◆ **MATERIAL FOR THE TASK**:
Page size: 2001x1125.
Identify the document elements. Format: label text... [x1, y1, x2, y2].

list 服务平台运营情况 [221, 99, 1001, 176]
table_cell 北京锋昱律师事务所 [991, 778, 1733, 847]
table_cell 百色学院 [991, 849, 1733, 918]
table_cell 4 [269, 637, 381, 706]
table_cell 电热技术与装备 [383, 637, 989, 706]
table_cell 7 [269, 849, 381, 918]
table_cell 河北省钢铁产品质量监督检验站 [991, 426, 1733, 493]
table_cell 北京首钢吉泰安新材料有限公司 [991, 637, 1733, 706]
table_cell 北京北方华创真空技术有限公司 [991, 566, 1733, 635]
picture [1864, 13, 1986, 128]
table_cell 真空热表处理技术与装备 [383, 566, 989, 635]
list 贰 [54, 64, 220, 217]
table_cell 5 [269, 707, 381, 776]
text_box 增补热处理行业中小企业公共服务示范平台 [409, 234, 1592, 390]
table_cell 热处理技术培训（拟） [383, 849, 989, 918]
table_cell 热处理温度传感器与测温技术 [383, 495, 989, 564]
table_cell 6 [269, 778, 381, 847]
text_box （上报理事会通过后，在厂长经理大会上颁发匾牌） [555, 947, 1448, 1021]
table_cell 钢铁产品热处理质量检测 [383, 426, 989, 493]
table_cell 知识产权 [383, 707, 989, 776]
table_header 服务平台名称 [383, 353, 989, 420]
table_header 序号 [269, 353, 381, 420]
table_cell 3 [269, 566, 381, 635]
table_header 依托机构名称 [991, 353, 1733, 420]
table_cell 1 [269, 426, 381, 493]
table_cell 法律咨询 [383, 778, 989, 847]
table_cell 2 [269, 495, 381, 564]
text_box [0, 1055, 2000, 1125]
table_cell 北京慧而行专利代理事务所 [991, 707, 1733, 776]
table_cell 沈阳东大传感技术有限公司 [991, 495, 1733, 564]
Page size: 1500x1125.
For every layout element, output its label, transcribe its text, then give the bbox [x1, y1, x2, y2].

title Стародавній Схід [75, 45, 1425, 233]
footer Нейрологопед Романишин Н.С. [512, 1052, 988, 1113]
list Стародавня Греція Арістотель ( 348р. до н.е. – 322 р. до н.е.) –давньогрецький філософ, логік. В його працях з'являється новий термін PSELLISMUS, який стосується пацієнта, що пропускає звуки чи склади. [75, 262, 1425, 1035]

◆ **BRIEF**: Would you quote, exactly and only, the lines from the one containing "For every layout" to the end of the entries?

◆ **OUTPUT OF THE EXERCISE**:
For every layout element, output its label, transcribe its text, then give the bbox [x1, y1, x2, y2].

title Стародавній Схід [75, 45, 1425, 233]
footer Нейрологопед Романишин Н.С. [512, 1052, 988, 1113]
list Стародавня Греція Арістотель ( 348р. до н.е. – 322 р. до н.е.) –давньогрецький філософ, логік. В його працях з'являється новий термін PSELLISMUS, який стосується пацієнта, що пропускає звуки чи склади. [75, 262, 1425, 1035]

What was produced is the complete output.